## [Problem statement]
Apart from the pictures, the listing is to be returned exactly.

## [Information given]

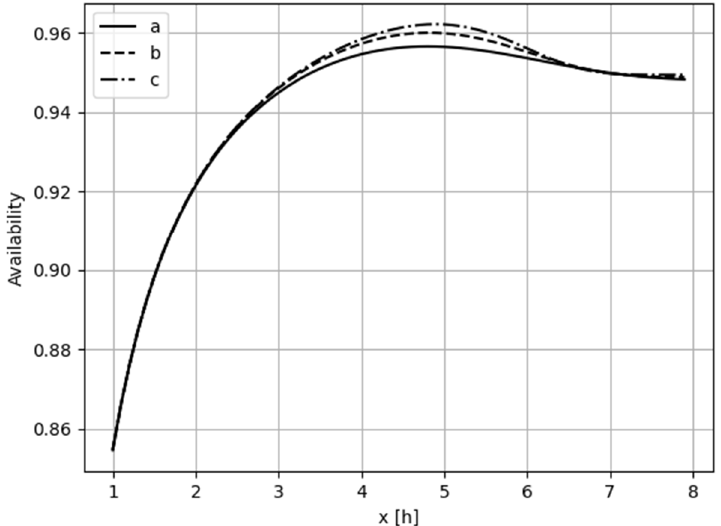
Figure 3. Graphs of the function g(x)—availability to perform transport tasks as a function of time to preventive replacement x [h], determined for a Weibull distribution with parameter values scale = 6 and shape = 5 (curve a), shape = 7 (curve b), shape = 9 (curve c).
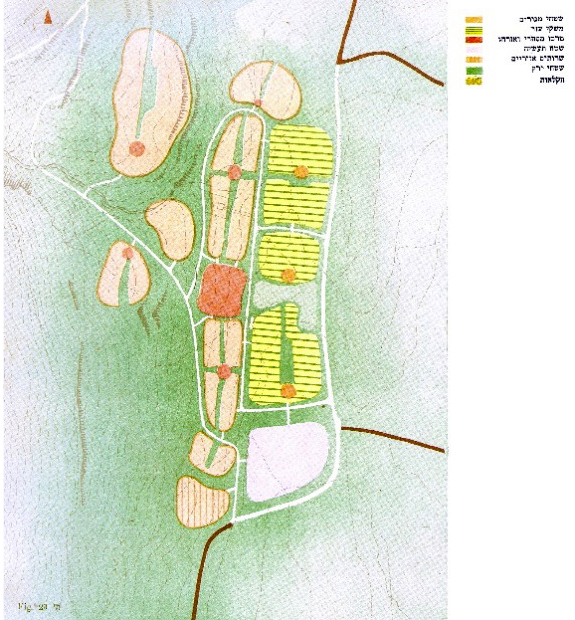
Figure 2. The neighborhood unit plan in Ashkelon’s southern neighborhoods. Notes: From top to bottom, it is written “village areas,” “rural center,” “plantings, groves,” and “agriculture.” Note that the legend refers to the urban neighborhood as if it were a village. Source: Sharon (1951, p.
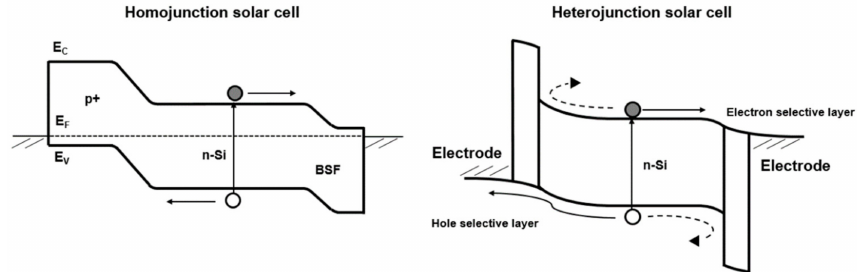
Figure 1. Band diagram of homojunction and heterojunction solar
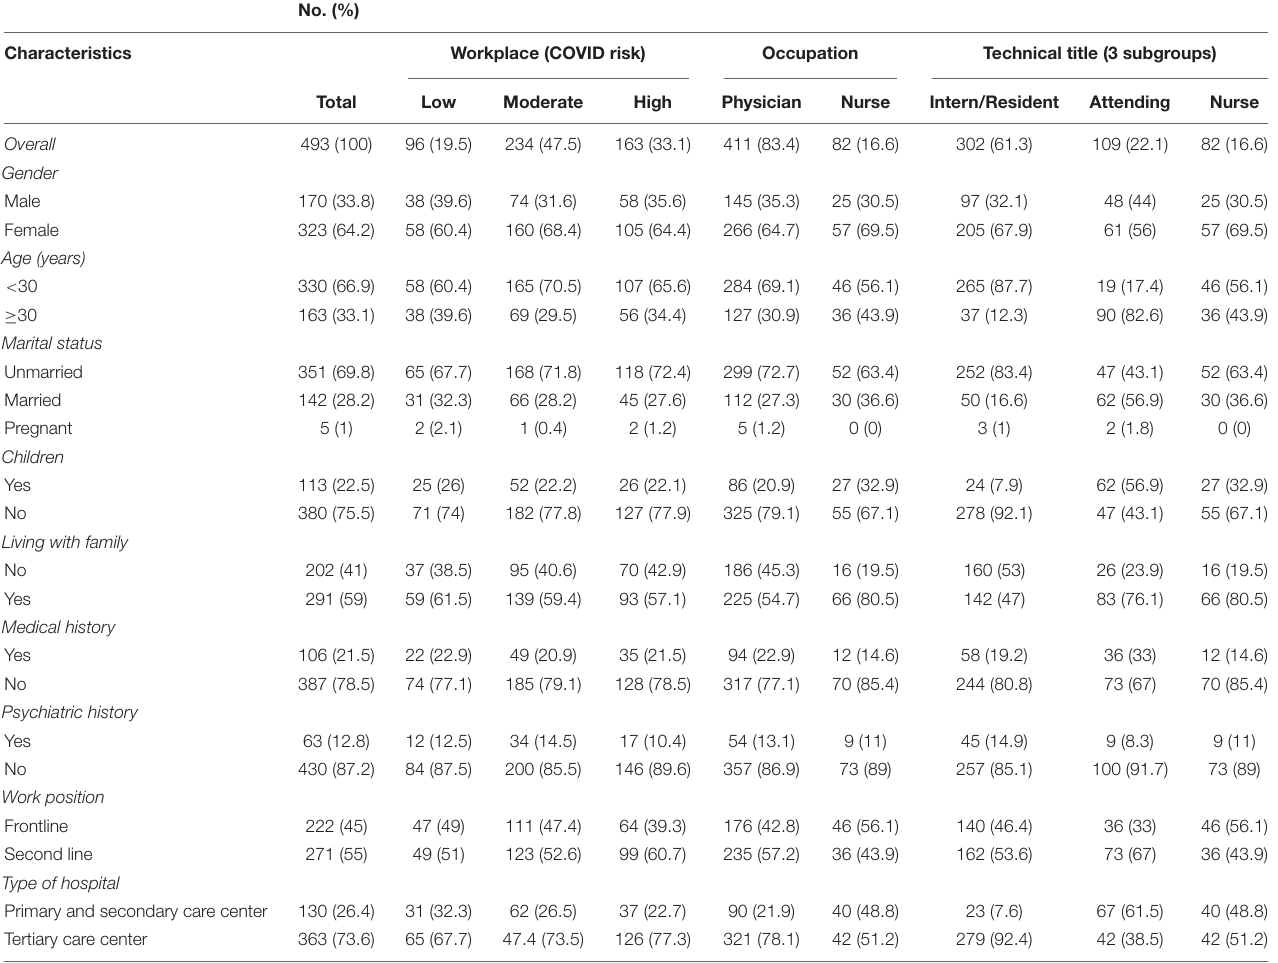
TABLE 1 | Demographic and occupational characteristics of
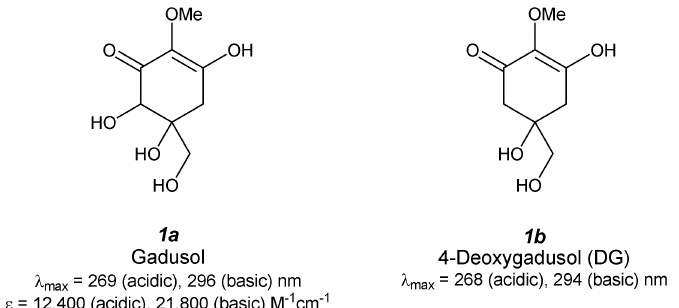
Figure 2. Chemical structure and spectroscopic properties of MAA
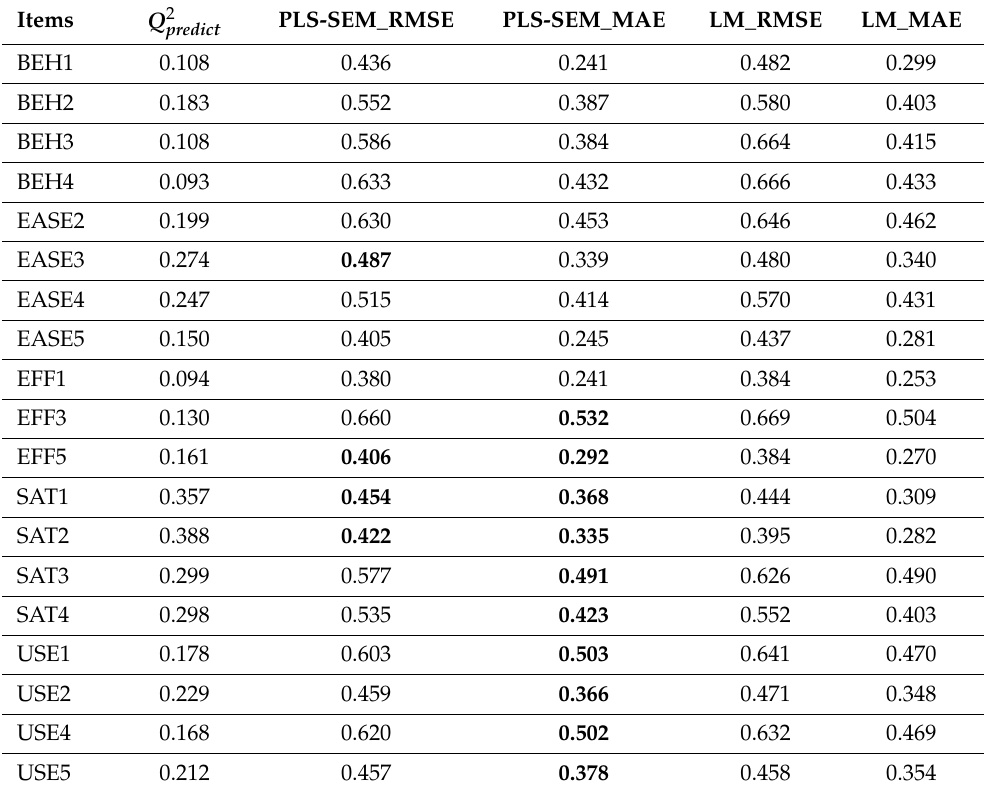
Table 9. Results of testing the predictive power of the research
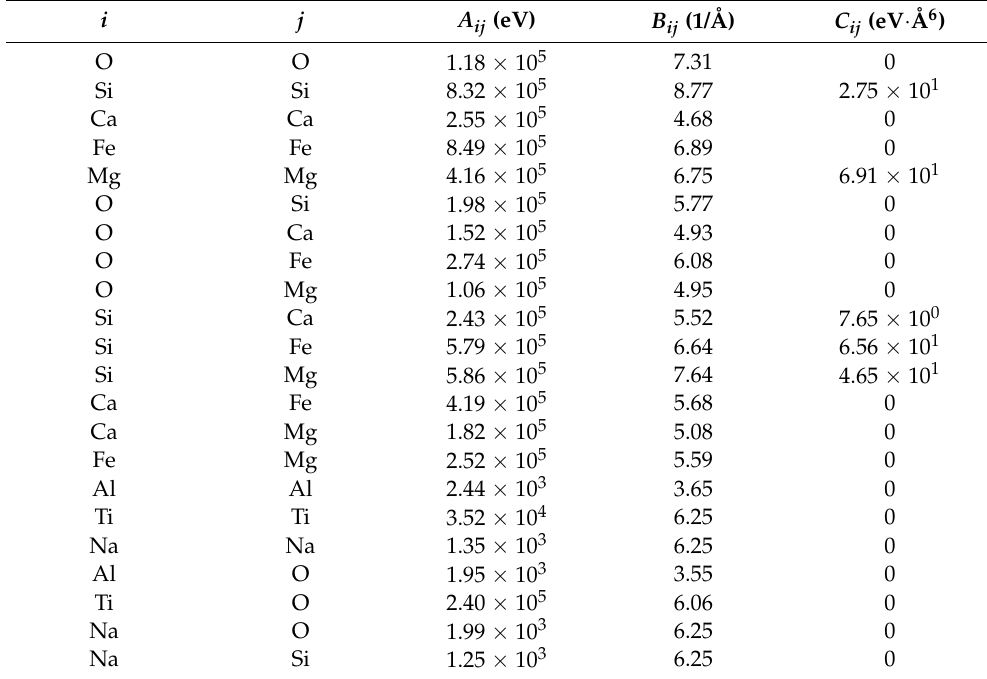
Table 1. Potential parameters in this study.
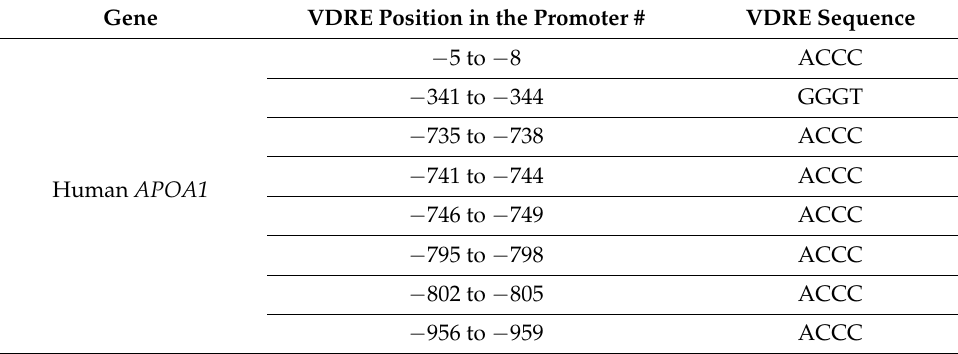
Table 7. VDREs in the promoter sequence of the human APOA1 gene. Gene VDRE Position in the Promoter # VDRE Sequence − 5 to − 8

## [Solution for this problem]
Figure 3. Graphs of the function g(x)—availability to perform transport tasks as a function of time to preventive replacement x [h], determined for a Weibull distribution with parameter values scale = 6 and shape = 5 (curve a), shape = 7 (curve b), shape = 9 (curve c).
Figure 2. The neighborhood unit plan in Ashkelon’s southern neighborhoods. Notes: From top to bottom, it is written “village areas,” “rural center,” “plantings, groves,” and “agriculture.” Note that the legend refers to the urban neighborhood as if it were a village. Source: Sharon (1951, p.
Figure 1. Band diagram of homojunction and heterojunction solar
TABLE 1 | Demographic and occupational characteristics of
Figure 2. Chemical structure and spectroscopic properties of MAA
Table 9. Results of testing the predictive power of the research
Table 1. Potential parameters in this study.
Table 7. VDREs in the promoter sequence of the human APOA1 gene. Gene VDRE Position in the Promoter # VDRE Sequence − 5 to − 8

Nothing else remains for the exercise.